Problem Description

This problem asks you to implement a Snake game with the following rules and requirements:

Game Setup:

• The game is played on a screen with dimensions height x width
• The snake starts at position (0, 0) (top-left corner) with length 1
• Food items are provided as an array where food[i] = (ri, ci) represents the row and column position of the i-th food piece

Game Mechanics:

• When the snake eats food, both its length and the game score increase by 1
• Food appears one at a time - the next food item only appears after the current one is eaten
• Food is guaranteed to never appear on a position occupied by the snake

Game Over Conditions:

• The snake moves out of bounds (hits a wall)
• The snake's head collides with its own body after moving

Implementation Requirements:

You need to implement a SnakeGame class with two methods:

1. SnakeGame(int width, int height, int[][] food): Constructor that initializes the game with the screen dimensions and food positions

2. int move(String direction): Processes one move in the given direction ("U" for up, "D" for down, "L" for left, "R" for right) and returns:

   • The current score if the move is valid
   • -1 if the game is over (snake hits wall or itself)

The key challenge is tracking the snake's body positions efficiently while handling the growth when eating food and checking for self-collision. The snake moves by adding a new head position in the direction of movement and removing the tail (unless food is eaten, in which case the tail remains to increase length).

Intuition

The key insight for solving this problem is understanding how a snake moves in the classic game. When a snake moves, it doesn't actually move every segment - instead, it adds a new head in the direction of movement and removes its tail. This creates the illusion of movement while being computationally efficient.

Think about it this way: if the snake is 5 units long and moves right, we don't need to update all 5 positions. We just:

1. Add a new head to the right of the current head
2. Remove the tail (unless food was just eaten)

Entries shown:
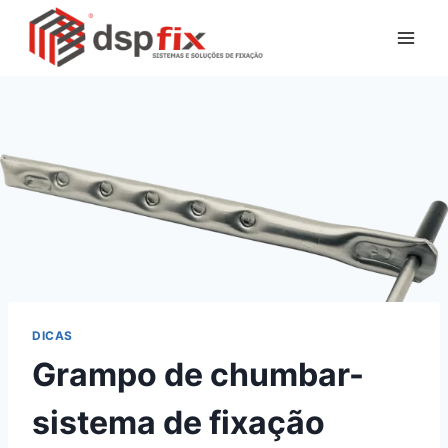
DICAS
Grampo de chumbar-
sistema de fixação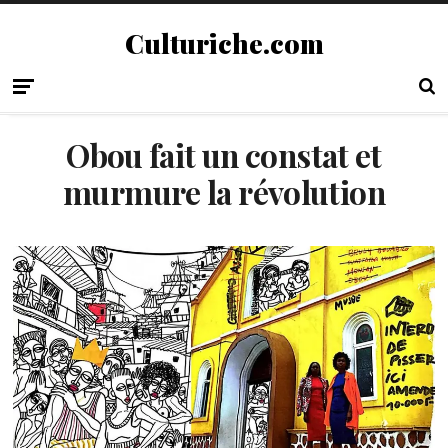
Culturiche.com
Obou fait un constat et
murmure la révolution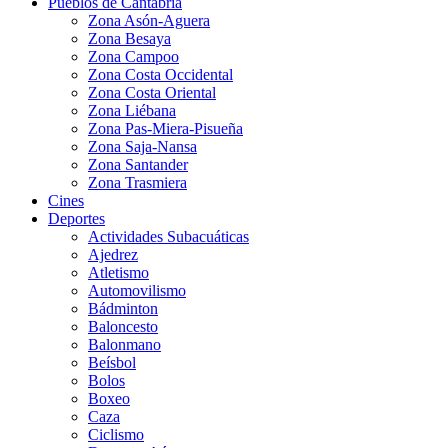
Pueblos de Cantabria
Zona Asón-Aguera
Zona Besaya
Zona Campoo
Zona Costa Occidental
Zona Costa Oriental
Zona Liébana
Zona Pas-Miera-Pisueña
Zona Saja-Nansa
Zona Santander
Zona Trasmiera
Cines
Deportes
Actividades Subacuáticas
Ajedrez
Atletismo
Automovilismo
Bádminton
Baloncesto
Balonmano
Beísbol
Bolos
Boxeo
Caza
Ciclismo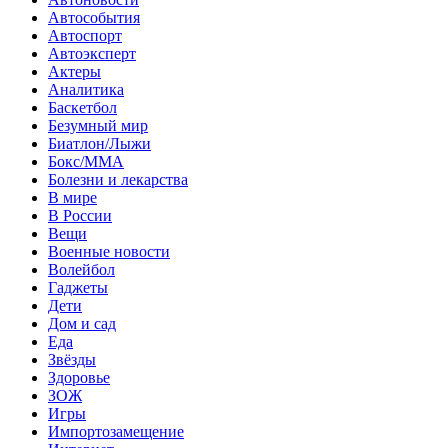
Автособытия
Автоспорт
Автоэксперт
Актеры
Аналитика
Баскетбол
Безумный мир
Биатлон/Лыжи
Бокс/MMA
Болезни и лекарства
В мире
В России
Вещи
Военные новости
Волейбол
Гаджеты
Дети
Дом и сад
Еда
Звёзды
Здоровье
ЗОЖ
Игры
Импортозамещение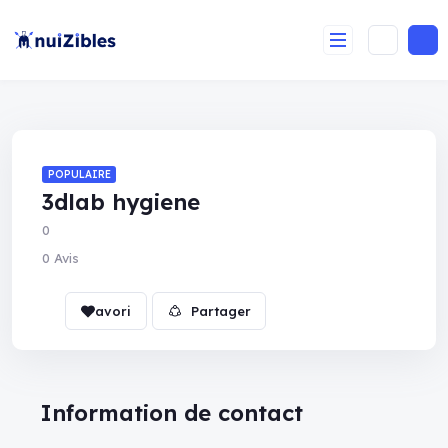
POPULAIRE
3dlab hygiene
0
0 Avis
Partager
Information de contact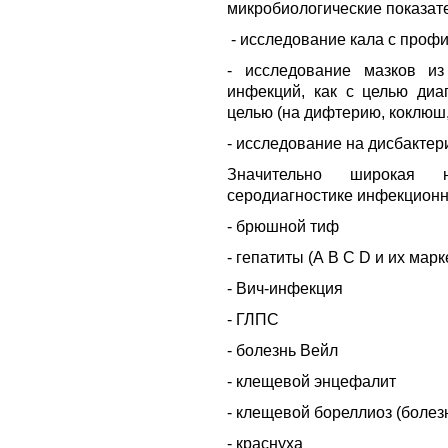
микробиологические показатели
- исследование кала с профи
- исследование мазков из
инфекций, как с целью диаг
целью (на дифтерию, коклюш,
- исследование на дисбактер
Значительно широкая н
серодиагностике инфекционн
- брюшной тиф
- гепатиты (А В С D и их мар
- Вич-инфекция
- ГЛПС
- болезнь Вейл
- клещевой энцефалит
- клещевой бореллиоз (болез
- краснуха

Required action 1:
Say whether each statement agrees with the Snake game text. Answer yes or no, and quote the deciding words of that text.
(a) The snake begins in the top-left corner with a length of 1.
(b) Several food items can be on the screen at once.
(c) The move method returns 0 once the game is over.
Required action 2: Repeat the Snake game text from "1. SnakeGame(int width, int" to "to increase length).".
Required action 3: Write the next part of the Snake game text, picking up after its last line.

Written answer 1:
(a) Yes: "The snake starts at position (0, 0) (top-left corner) with length 1"
(b) No: "Food appears one at a time - the next food item only appears after the current one is eaten"
(c) No: "-1 if the game is over (snake hits wall or itself)"

Written answer 2:
1. SnakeGame(int width, int height, int[][] food): Constructor that initializes the game with the screen dimensions and food positions

2. int move(String direction): Processes one move in the given direction ("U" for up, "D" for down, "L" for left, "R" for right) and returns:

   • The current score if the move is valid
   • -1 if the game is over (snake hits wall or itself)

The key challenge is tracking the snake's body positions efficiently while handling the growth when eating food and checking for self-collision. The snake moves by adding a new head position in the direction of movement and removing the tail (unless food is eaten, in which case the tail remains to increase length).

Written answer 3:
This observation leads us to use a deque (double-ended queue) data structure, which allows efficient addition at the front (new head) and removal from the back (tail).

For collision detection, we need to quickly check if a position is occupied by the snake's body. A set is perfect for this - it gives us O(1) lookup time to check if the new head position would collide with any part of the body.

The special case of eating food is handled elegantly: when the snake's new head position matches the current food position, we simply skip removing the tail. This naturally increases the snake's length by one unit.

The order of operations is crucial to avoid false collisions:

1. First, calculate where the new head would be
2. Check if it's out of bounds (wall collision)
3. Check if it's food - if yes, eat it (increment score and food index)
4. If not food, remove the tail from both the deque and the set
5. Check if the new head position collides with the body (now that tail is removed if needed)
6. Finally, add the new head to both the deque and the set

This sequence ensures that the snake can move into the space its tail just vacated, which is a valid move in the game.

Solution Approach

The implementation uses a deque and a set to efficiently manage the snake's movement and collision detection.

Data Structures:

• self.q: A deque that stores the snake's body positions as (row, column) tuples, with the head at index 0
• self.vis: A set that stores all positions occupied by the snake for O(1) collision checking
• self.food: Array of food positions
• self.idx: Current food index to track which food item should appear next
• self.score: Current game score

Initialization (__init__ method):

self.q = deque([(0, 0)])  # Snake starts at top-left
self.vis = {(0, 0)}       # Mark initial position as occupied
self.score = 0            # Initial score
self.idx = 0              # Start with first food item

Move Implementation (move method):

1. Get current head position and calculate new position:

   i, j = self.q[0]  # Current head position
   x, y = i, j       # New position (to be updated based on direction)

2. Update position based on direction using pattern matching:

   match direction:
       case "U": x -= 1  # Move up (decrease row)
       case "D": x += 1  # Move down (increase row)
       case "L": y -= 1  # Move left (decrease column)
       case "R": y += 1  # Move right (increase column)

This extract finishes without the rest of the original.